CP-MLDS Foundation stands for “Certified Professional – Machine Learning and Data Science Foundation” certification prepared and honored by "Agile Testing Alliance".
The course is applicable for all roles and knowledge, experience & certification is consciously designed for all those who want to learning practical Machine learning and Data Science.
What is new in this version 1.1 of CP-MLDS
As per this latest version of learning objective, new modules for Clustering and NLP have been added in the program structure. At the same time, the learning structure has been modified to include more practical assignments post the 3 day training.
How is CP-MLDS useful?
Machine learning is based on algorithms that can learn from data without relying on rules-based programming.
As ever more of the analog world gets digitized, our ability to learn from data by developing and testing algorithms will only become more important for what are now seen as traditional businesses. Google chief economist Hal Varian calls this “computer kaizen.” For “just as mass production changed the way products were assembled and continuous improvement changed how manufacturing was done,” he says, “so continuous [and often automatic] experimentation will improve the way we optimize business processes in our organizations.
This is where it is clear, that we are into a computer kaizen world. A world where Machine learning and Data science algorithms are driving this self-learning and continuous learning process and bringing about a massive change in almost every industry. We have machine learning and data science now being used in banking, insurance, health care, sports, manufacturing, smart cities, Iot Solutioning, Automotive, Aviation, Shipping and every other industry for that matter.
Machine learning and Data science need thus has increased multifold in past few years and would keep on increasing. At the same time there is a dearth of experienced professionals who know Machine learning and Data Science. There is no dearth of machine learning and data science programs where folks would need to spend infinite amount of time and efforts to acquire this knowledge. The challenge is for working professionals to spend so much time. Most often this rigor is lost over few weeks or months.
This program solves this issue addresses two basic needs
- Practical tool-based Machine learning and Data Science exposure for every working professional
- Allow working professionals to acquire this knowledge in the most agile manner
Am I Eligible?
There are no pre-requisites for this certification program except having some prior knowledge of any programming language and basics of mathematics and statistics. Program is Python driven and having prior knowledge of Python would be an advantage.
What is the Training and Certification Exam structure?
CP-MLDS is one of the only FastTrack track program specially designed to Reskill / Upskill working professionals.
The Training and Certification structure is composed of
- a. Lab sessions – 3 full days (24 Hrs) Instructor led fully hands on lab sessions
- b. Project assignments and Mentoring – Post the three day training program, 2 projects assignments will be shared by the mentor. The process is designed to help the participants strengthen their learnings.

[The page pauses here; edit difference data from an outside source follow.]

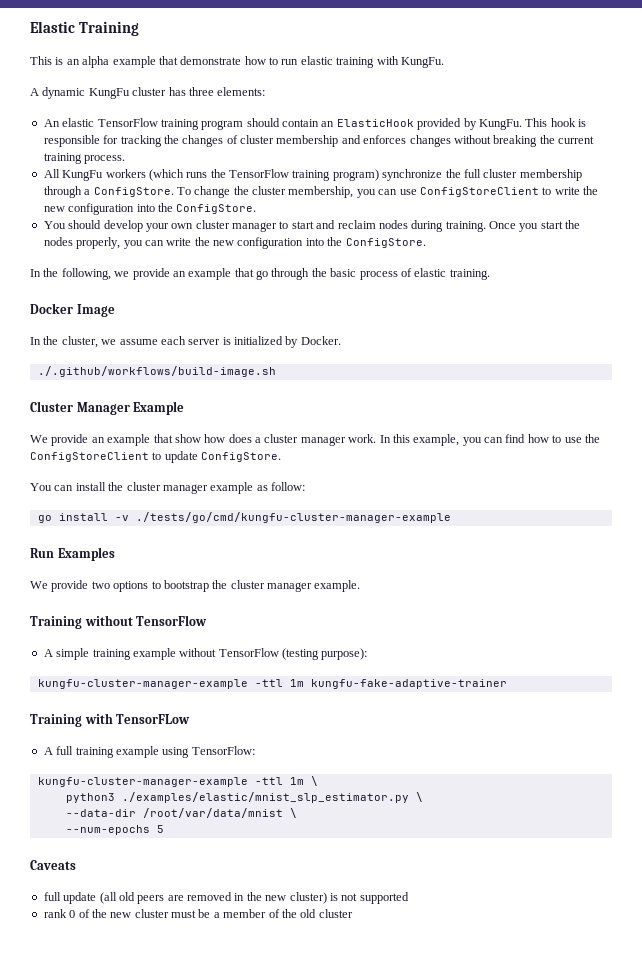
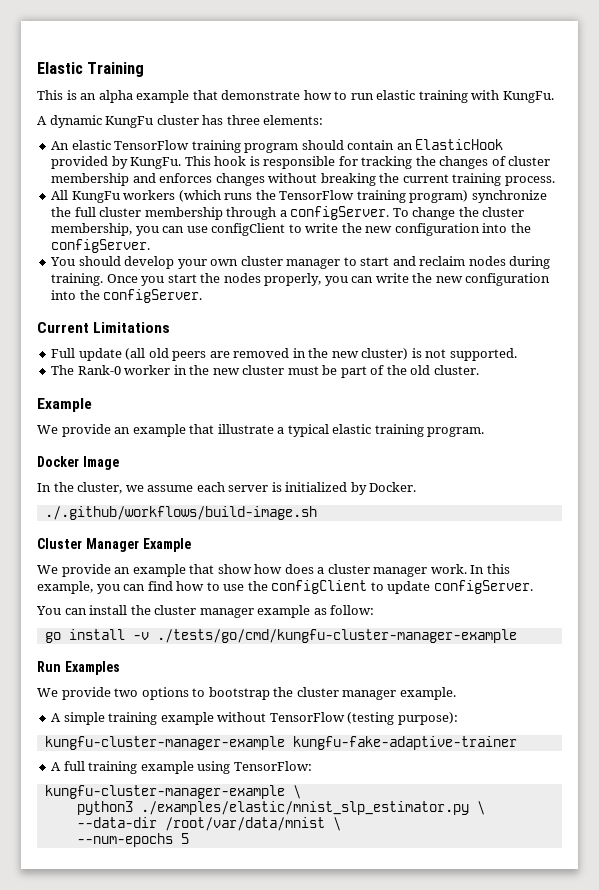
[93,187,174,197] ConfigStore. -> [290,206,390,220] configServer.
[419,187,539,197] ConfigStoreClient -> [211,223,286,236] configClient
[176,204,257,214] ConfigStore. -> [51,239,151,253] configServer.
[345,238,426,248] [30,268,490,280] ConfigStore. // In the following, we provide an example that go through the basic process of elastic training. -> [103,289,203,303] [37,322,171,333] [51,348,517,361] [51,365,479,378] [37,398,92,412] [37,424,485,437] configServer. // Current Limitations // Full update (all old peers are removed in the new cluster) is not supported. // The Rank-0 worker in the new cluster must be part of the old cluster. // Example // We provide an example that illustrate a typical elastic training program.
[30,452,149,462] ConfigStoreClient -> [271,580,368,594] configClient
[201,452,282,462] ConfigStore. -> [433,580,533,594] configServer.
[30,615,208,629] // Training without TensorFlow -> (456, 693) none
[254,679,304,687] -ttl 1m -> (285, 743) none
[30,713,191,727] // Training with TensorFLow -> (517, 743) none
[254,777,304,785] -ttl 1m -> (285, 792) none
[30,860,76,870] [43,892,409,904] [43,909,353,918] // Caveats // full update (all old peers are removed in the new cluster) is not supported // rank 0 of the new cluster must be a member of the old cluster -> (189, 838) none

- c. Certification Exam. The certification exam comprises of one Theory Section (40 Marks) and one Practical section (60 Marks). Theory section is of 1 hour and practical section is of 2 hours. Getting 60% in both the sections of exam is necessary to get the CP-MLDS certificate.
- d. The training program (Part a and b above) is not mandatory for someone to go for CP-MLDS certification.
e. Thus certification exam can be taken by following either of the two routes –
- • Route 1 - by going through a formal training (step a and step b) and then going for the certification exam.
- • Route 2 – This is a direct route which allows someone to appear for the exam and get the CPMLDS (Foundation) certification after passing the exam. This route is recommended for someone already familiar with the subject.